The invention discloses a synthesizing method of rimantadine hydrochloride. The synthesizing method comprises the following steps of preparing of 1-bromoadamantane, preparing of adamantane carboxylicacid, preparing of adamantanecarbonyl chloride, preparing of adamantyl methyl ketone, preparing of 1-amantadine methyl ketone oxime, preparing of rimantadine hydrochloride, and preparing of a rimantadine hydrochloride preparation; in the preparing process of adamantyl methyl ketone: adding trimethylaluminum and cerium formate into a flask, then dripping a benzene solution of adamantanecarbonyl chloride, and enabling the adamantanecarbonyl chloride and the trimethylaluminum to react and generate adamantyl methyl ketone; after reaction is finished, pouring a reaction solution into ice water, filtering and drying, so as to obtain a light yellow precipitate, namely the adamantyl methyl ketone. The synthesizing method has the beneficial effects that the conditions are mild, and the technology is simple and feasible; the usage amount of catalyst is small, the environment-friendly effect is realized, and the yield of product is high.

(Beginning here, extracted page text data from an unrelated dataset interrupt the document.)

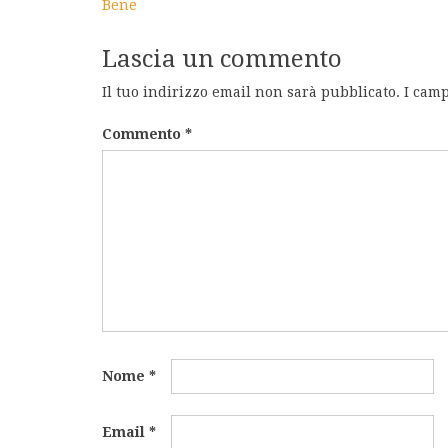
Bene
Lascia un commento
Il tuo indirizzo email non sarà pubblicato.
I camp
Commento
*
Nome
*
Email
*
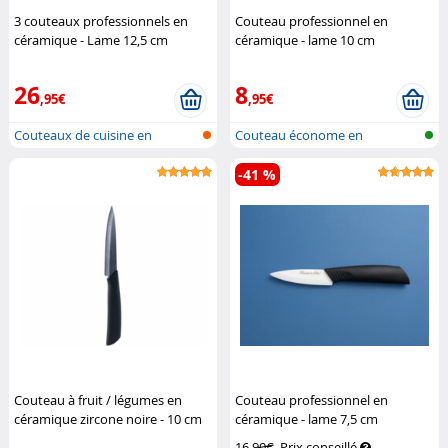
3 couteaux professionnels en
Couteau professionnel en
céramique - Lame 12,5 cm
céramique - lame 10 cm
Rosenstein & Söhne
Rosenstein & Söhne
26
8
,95€
,95€
Couteaux de cuisine en
Couteau économe en
céramique
céramique
-41 %
Couteau à fruit / légumes en
Couteau professionnel en
céramique zircone noire - 10 cm
céramique - lame 7,5 cm
Rosenstein & Söhne
Rosenstein & Söhne
16,90€
Prix conseillé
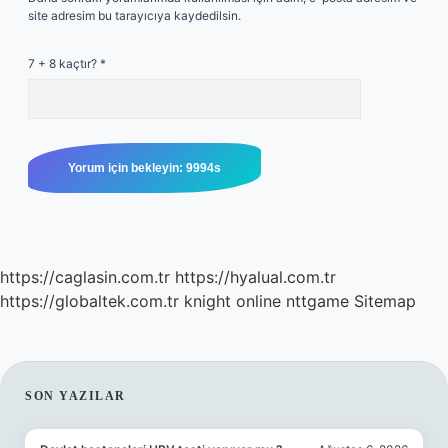
site adresim bu tarayıcıya kaydedilsin.
7 + 8 kaçtır?
*
https://caglasin.com.tr
https://hyalual.com.tr
https://globaltek.com.tr
knight online
nttgame
Sitemap
SIDEBAR
SON YAZILAR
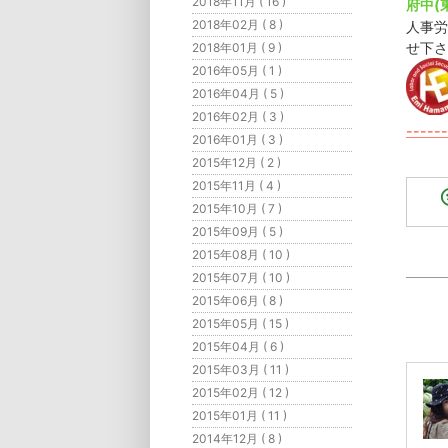
2018年11月 ( 16 )
府中(
2018年02月 ( 8 )
人事労
せ下さ
2018年01月 ( 9 )
2016年05月 ( 1 )
2016年04月 ( 5 )
2016年02月 ( 3 )
------
2016年01月 ( 3 )
2015年12月 ( 2 )
2015年11月 ( 4 )
2015年10月 ( 7 )
2015年09月 ( 5 )
2015年08月 ( 10 )
2015年07月 ( 10 )
2015年06月 ( 8 )
2015年05月 ( 15 )
2015年04月 ( 6 )
2015年03月 ( 11 )
2015年02月 ( 12 )
2015年01月 ( 11 )
2014年12月 ( 8 )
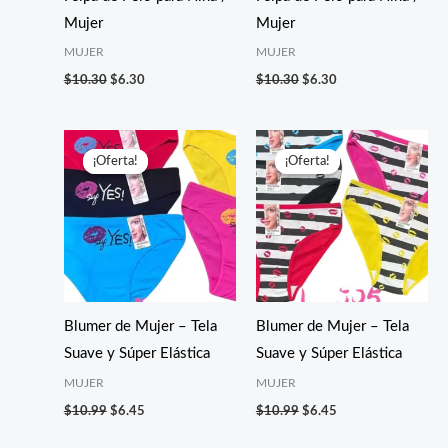
Mujer
Mujer
MUJER
MUJER
$
10.30
$
6.30
$
10.30
$
6.30
El
El
El
El
precio
precio
precio
precio
¡Oferta!
¡Oferta!
¡Oferta!
¡Oferta!
original
actual
original
actual
era:
es:
era:
es:
$10.99.
$6.45.
$10.99.
$6.45.
Blumer de Mujer – Tela
Blumer de Mujer – Tela
Suave y Súper Elástica
Suave y Súper Elástica
MUJER
MUJER
$
10.99
$
6.45
$
10.99
$
6.45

A kind of anti-influenza virus preparation

The present invention discloses an anti-influenza virus preparation, including 1 - bromo adamantane preparation, adamantane formic acid preparation, adamantane chloride preparation, adamantane methyl preparation, 1 - adamantane methyl oxime preparation, hydrochloric acid rimantadine preparation, anti-influenza virus preparation, wherein the adamantane methyl preparation steps are as follows: in the flask to join the three trimethylaluminum, formic acid cerium, then dropwise adamantane formyl chloride [...], the adamantane chloride with three methyl aluminum reaction generating adamantane methyl ketone, after the reaction is completed in the reaction liquid into ice water, then filtering, drying, the resulting pale yellow precipitate adamantane methyl ketone. The beneficial effects: preparation method of this invention mild condition, the process is simple and feasible, high product yield, the system anti- influenza virus preparation can be effective prevention and treatment of type a/b influenza virus infection, also can effectively alleviate the symptoms of the common cold.